Youths learning to build their lives at Our House

As founder and executive director of Our House, Richard Bienvenue's recipe for running his residential program for troubled youths is relatively simple: Take some at-risk kids, teach them a trade, help them earn their high school diploma and all but guarantee them a job upon completion. What society gets as a result are some useful and productive young citizens.

"Our goals for them are to become taxpaying, upright citizens," he said, noting that the recidivism rate for youths in the 18-month program is 19 percent.


"We give them a second chance since in their past so many adults have shortchanged them as children. We show them that it doesn't have to be that way for life."

The program, which serves 16 youths from ages 16 to 21, began in spring 1993 in Ellicott City. It moved in December to an old farm in Brookville in Montgomery County.


The boys, who come from communities all over Maryland but mostly from Howard, Baltimore, Prince George's and Montgomery counties, are referred to the program by social workers, high schools and the court system in lieu of incarceration for petty crimes.

Bienvenue, 55, emphasizes that Our House is not a "lockdown" program. "A young man has to want to be here," he said. "Roughly 60 percent opt out of the program after the initial interview. They just don't want to enter after learning more about it."

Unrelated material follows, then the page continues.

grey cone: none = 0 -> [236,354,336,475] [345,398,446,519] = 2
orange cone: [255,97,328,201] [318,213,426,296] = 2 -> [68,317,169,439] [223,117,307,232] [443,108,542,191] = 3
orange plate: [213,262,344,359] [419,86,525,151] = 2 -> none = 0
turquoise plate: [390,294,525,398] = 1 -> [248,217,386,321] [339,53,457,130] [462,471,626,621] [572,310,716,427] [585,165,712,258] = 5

And that's because, according to Bienvenue, Our House is a challenging program that requires a lot of effort from the youths it serves. A typical weekday begins at 6 a.m. and then the young men split into work crews and head to their projects.

Instead of watching television in the evenings, they attend educational classes to help them earn their General Educational Development (GED) diplomas. Lights out is at 10 p.m. sharp.

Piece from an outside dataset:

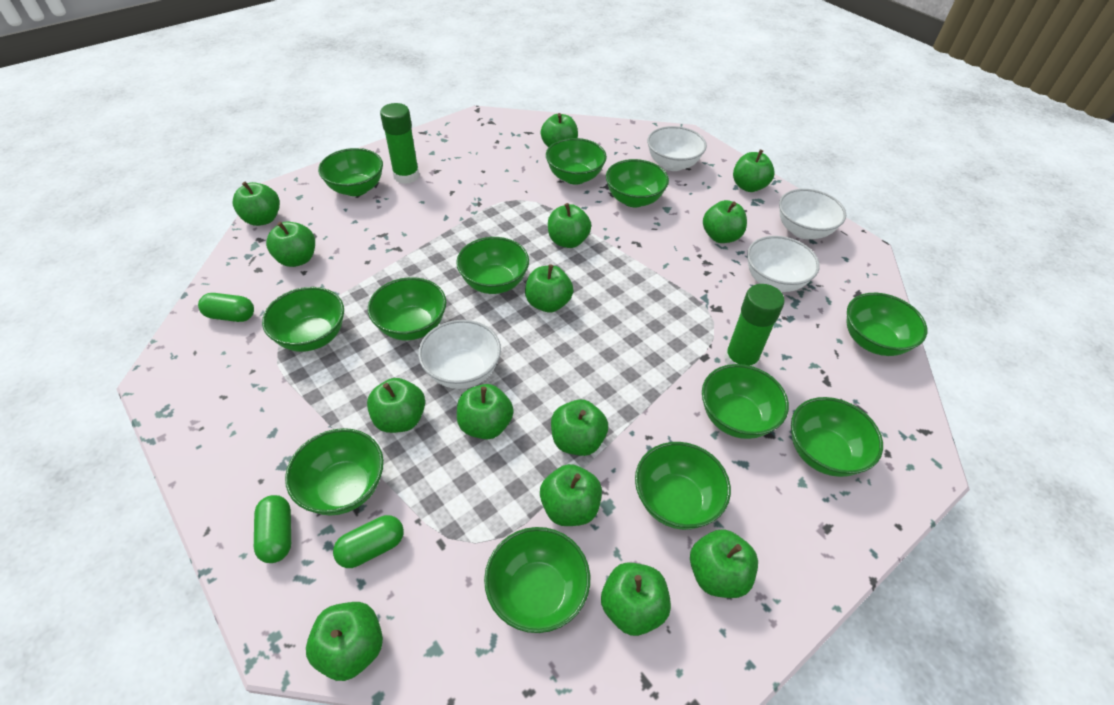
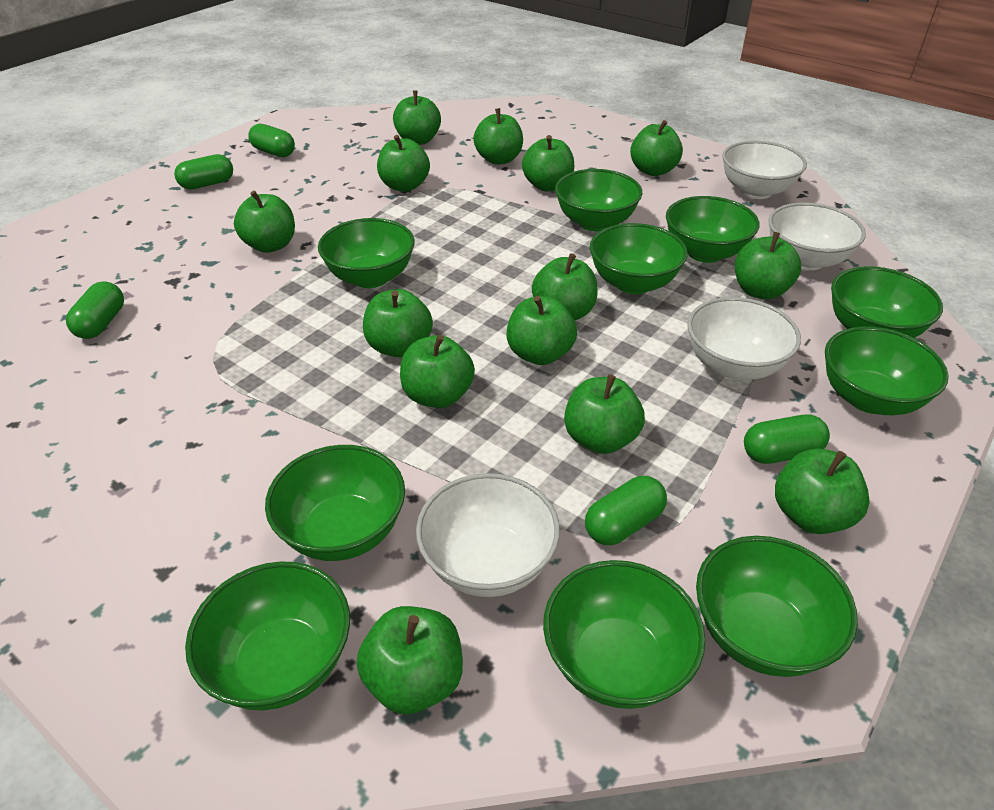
green bowl: [262,287,344,352] [285,428,384,516] [318,148,383,196] [368,277,446,340] [456,237,529,294] [484,527,590,633] [546,138,607,185] [606,159,669,208] [635,442,731,530] [702,364,789,439] [791,397,883,477] [847,293,927,356] = 12 -> [185,561,350,710] [265,445,405,561] [318,218,415,288] [543,560,705,709] [555,169,642,231] [590,223,688,294] [666,196,760,263] [696,536,858,677] [825,326,949,415] [831,267,943,338] = 10
green capsule: [198,293,254,322] [254,495,291,563] [333,515,404,568] = 3 -> [66,281,124,339] [174,154,233,190] [248,124,295,157] [585,476,667,545] [744,415,830,464] = 5
green glue stick: [380,103,420,184] [724,284,785,367] = 2 -> none = 0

One evening each week is dedicated to life skills to help them learn to cope with the demands of adult life, and another evening is for group counseling sessions. Saturdays are dedicated to community service, leaving Sundays as their one "free" day.

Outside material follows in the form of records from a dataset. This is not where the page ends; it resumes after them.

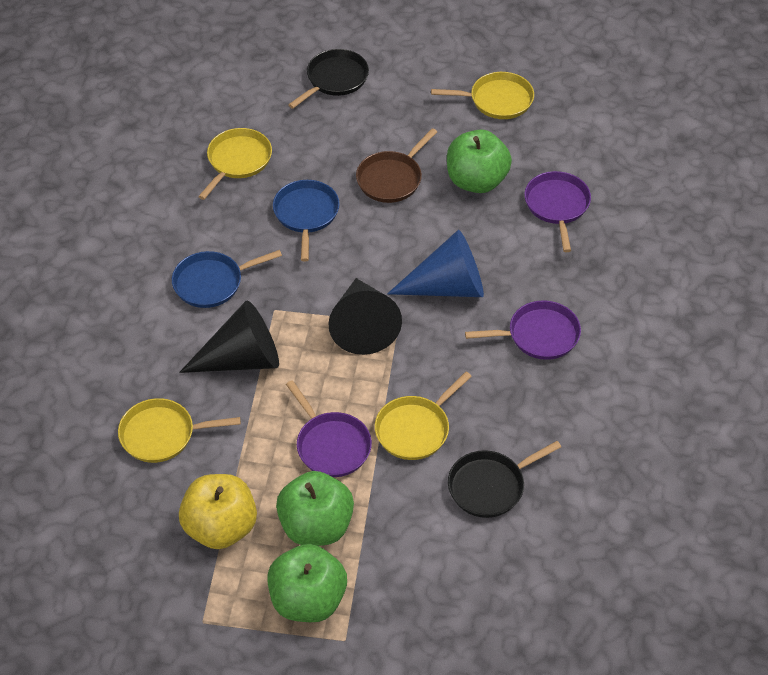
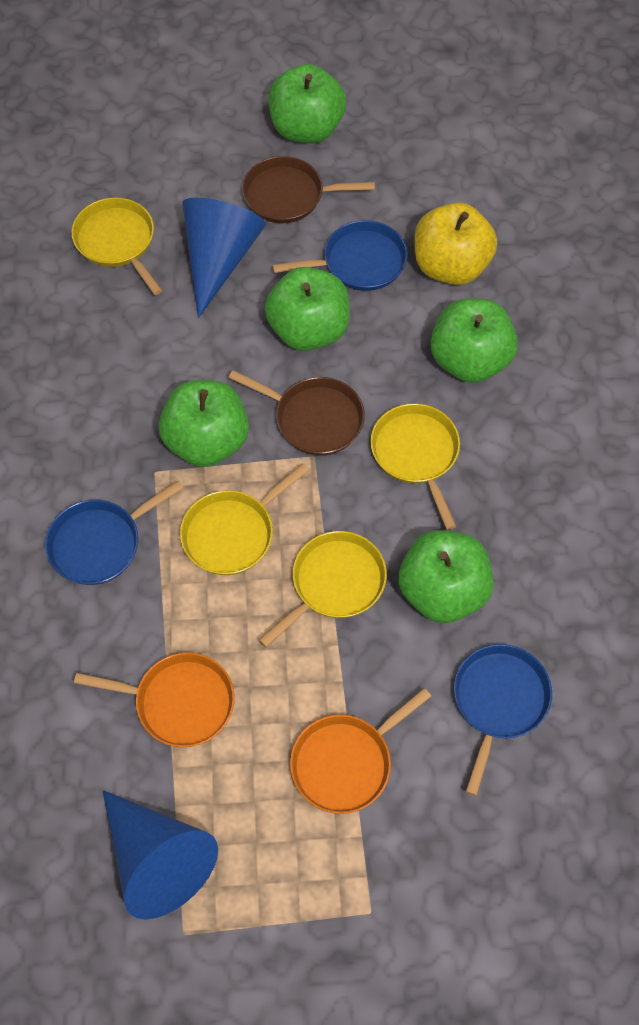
black cone: [179,300,279,373] [328,278,402,355] = 2 -> none = 0
black pan: [288,49,369,109] [448,441,561,518] = 2 -> none = 0
blue cone: [387,230,484,297] = 1 -> [102,790,218,920] [182,198,266,318] = 2
blue pan: [172,250,282,308] [273,180,340,262] = 2 -> [45,481,183,585] [272,220,407,291] [454,644,552,796] = 3
brown pan: [356,128,437,203] = 1 -> [228,370,365,456] [242,156,375,223] = 2
green apple: [267,544,347,622] [276,471,354,546] [447,129,512,193] = 3 -> [159,380,249,467] [265,267,350,351] [268,64,346,144] [398,530,494,623] [430,299,518,383] = 5
orange pan: none = 0 -> [74,652,235,747] [290,688,431,814] = 2
purple pan: [286,380,372,477] [465,300,581,360] [524,171,591,252] = 3 -> none = 0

"I wasn't used to [the schedule]," said Tuvaughn Williams, 24, a graduate of the program. A resident of Baltimore, he works as a carpenter. "I had to learn to structure myself to keep up with it."

Williams, who entered the program in 1997, said he became involved in Our House "off the street." For him, what made the program successful wasn't the structure or learning a trade or the education, although all of that was certainly important.

"What really made a difference was that [at Our House] there were people who care for you. Because they care, they have an influence that makes a difference for good."


According to Williams, Our House helped him see his life from a different perspective. "They showed me I could have a positive life," he said.

When the youths leave the program, they have earned their GED, a carpentry certificate and a complete set of tools. "They're job-ready," Bienvenue said. "And they're virtually guaranteed a job, with a union, private contractor or landscaper."

Since 1993, the participants have collectively logged almost 18,000 hours of community service on projects that range from collecting and distributing food for food banks to helping build homes for organizations such as Baltimore Cares and Habitat for Humanity.

Their most recent project was building a little girl's fantasy dollhouse for a raffle to raise funds for Casa of Maryland, a not-for-profit organization based in Montgomery County.

"We teach them that part of growing up is giving back," said Ron Brown, a carpentry instructor for Our House.

Other construction projects include renovating a community center in Wheaton and restoring a 200-year-old Federal-style farmhouse that has become Our House's headquarters.


The youths have also completed nearly 60 projects for people who are elderly or have disabilities in Howard County through a collaboration with the Aging in Place Initiative. Senior citizens can have repairs and modifications done to their homes that make the buildings safer and enhance their ability to function safely.

The biggest challenge to getting a project successfully completed is not the young men's behavior, despite their troubled backgrounds. Instead, it's their education level, Brown said.

"Most of the boys read on a fifth-grade level when they come into the program," Brown said. "A good 70 [percent] to 80 percent of them can't read a ruler. We have to start out with the very basics, teaching them about fractions so they can read a ruler, or what a 2-by-4 piece of lumber is, or how to find the center of something."

Brown says a typical client of Howard County's Aging in Place Initiative is elderly, probably a widow or woman living alone who has a disability, and who can't take care of her property. The common characteristic among all the clients is an intense desire to stay in their house rather than go to a nursing home.

Among the projects Our House work crews have completed for Aging In Place is to widen doors to allow for wheelchairs, build decks, and install ramps and grab bars near toilets and around showers.

"I have a book full of 'atta-boy' letters," Brown said. "I read them to the students. ... They've done dozens of these projects and [perform] community service each Saturday."


He added: "We made a lot of friends over the years."